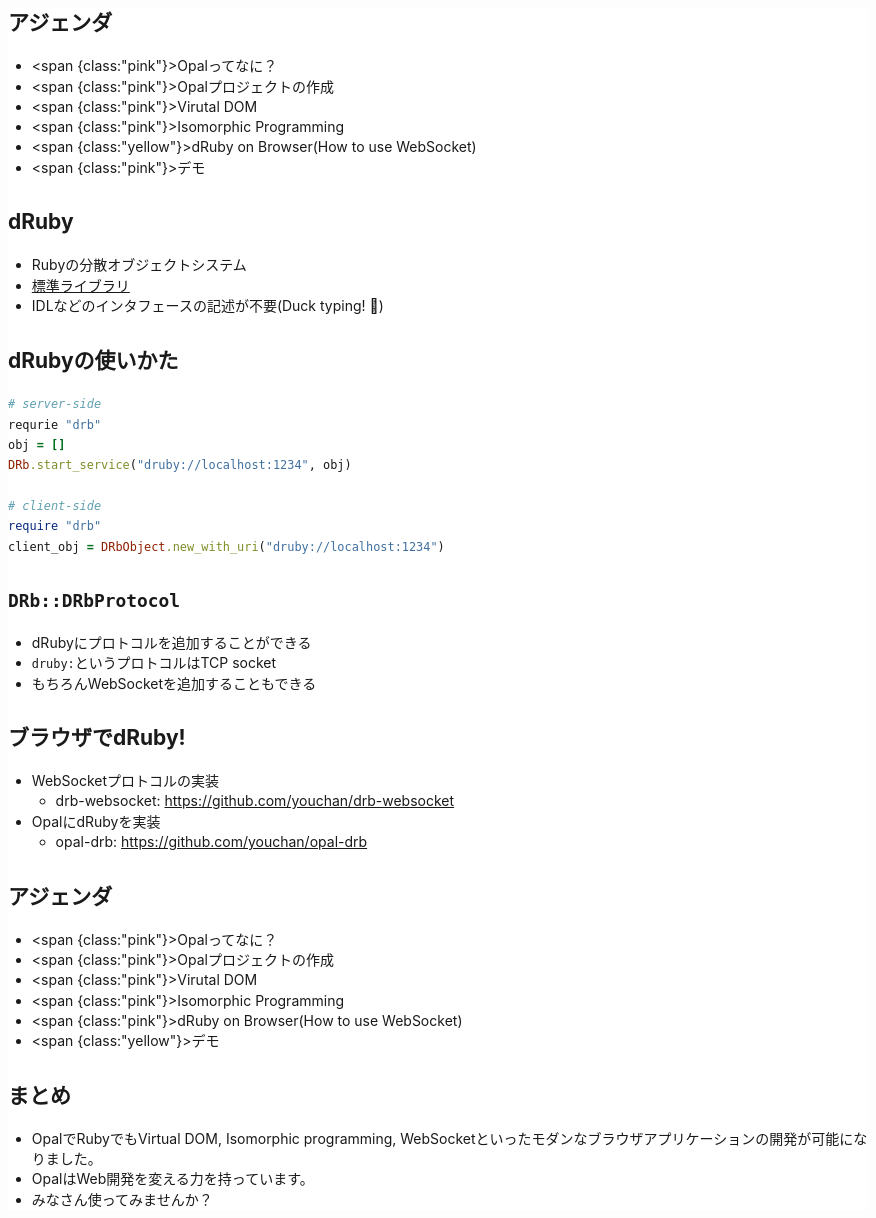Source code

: ## アジェンダ

* <span {class:"pink"}>Opalってなに？</span>
* <span {class:"pink"}>Opalプロジェクトの作成</span>
* <span {class:"pink"}>Virutal DOM</span>
* <span {class:"pink"}>Isomorphic Programming</span>
* <span {class:"yellow"}>dRuby on Browser(How to use WebSocket)</span>
* <span {class:"pink"}>デモ</span>

## dRuby

* Rubyの分散オブジェクトシステム
* [標準ライブラリ](https://docs.ruby-lang.org/en/2.5.0/DRb.html)
* IDLなどのインタフェースの記述が不要(Duck typing! 🦆)

## dRubyの使いかた

```ruby
# server-side
requrie "drb"
obj = []
DRb.start_service("druby://localhost:1234", obj)

# client-side
require "drb"
client_obj = DRbObject.new_with_uri("druby://localhost:1234")
```

## `DRb::DRbProtocol`

* dRubyにプロトコルを追加することができる
* `druby:`というプロトコルはTCP socket
* もちろんWebSocketを追加することもできる

## ブラウザでdRuby!

* WebSocketプロトコルの実装
    - drb-websocket: https://github.com/youchan/drb-websocket
* OpalにdRubyを実装
    - opal-drb: https://github.com/youchan/opal-drb

## アジェンダ

* <span {class:"pink"}>Opalってなに？</span>
* <span {class:"pink"}>Opalプロジェクトの作成</span>
* <span {class:"pink"}>Virutal DOM</span>
* <span {class:"pink"}>Isomorphic Programming</span>
* <span {class:"pink"}>dRuby on Browser(How to use WebSocket)</span>
* <span {class:"yellow"}>デモ</span>


## まとめ

* OpalでRubyでもVirtual DOM, Isomorphic programming, WebSocketといったモダンなブラウザアプリケーションの開発が可能になりました。
* OpalはWeb開発を変える力を持っています。
* みなさん使ってみませんか？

+ + +

**Aim of the task:**
After removing the pictures, transcribe the listing above exactly.

**Finished exercise:**
Source code

: ## アジェンダ

* <span {class:"pink"}>Opalってなに？</span>
* <span {class:"pink"}>Opalプロジェクトの作成</span>
* <span {class:"pink"}>Virutal DOM</span>
* <span {class:"pink"}>Isomorphic Programming</span>
* <span {class:"yellow"}>dRuby on Browser(How to use WebSocket)</span>
* <span {class:"pink"}>デモ</span>

## dRuby

* Rubyの分散オブジェクトシステム
* [標準ライブラリ](https://docs.ruby-lang.org/en/2.5.0/DRb.html)
* IDLなどのインタフェースの記述が不要(Duck typing! 🦆)

## dRubyの使いかた

```ruby
# server-side
requrie "drb"
obj = []
DRb.start_service("druby://localhost:1234", obj)

# client-side
require "drb"
client_obj = DRbObject.new_with_uri("druby://localhost:1234")
```

## `DRb::DRbProtocol`

* dRubyにプロトコルを追加することができる
* `druby:`というプロトコルはTCP socket
* もちろんWebSocketを追加することもできる

## ブラウザでdRuby!

* WebSocketプロトコルの実装
    - drb-websocket: https://github.com/youchan/drb-websocket
* OpalにdRubyを実装
    - opal-drb: https://github.com/youchan/opal-drb

## アジェンダ

* <span {class:"pink"}>Opalってなに？</span>
* <span {class:"pink"}>Opalプロジェクトの作成</span>
* <span {class:"pink"}>Virutal DOM</span>
* <span {class:"pink"}>Isomorphic Programming</span>
* <span {class:"pink"}>dRuby on Browser(How to use WebSocket)</span>
* <span {class:"yellow"}>デモ</span>


## まとめ

* OpalでRubyでもVirtual DOM, Isomorphic programming, WebSocketといったモダンなブラウザアプリケーションの開発が可能になりました。
* OpalはWeb開発を変える力を持っています。
* みなさん使ってみませんか？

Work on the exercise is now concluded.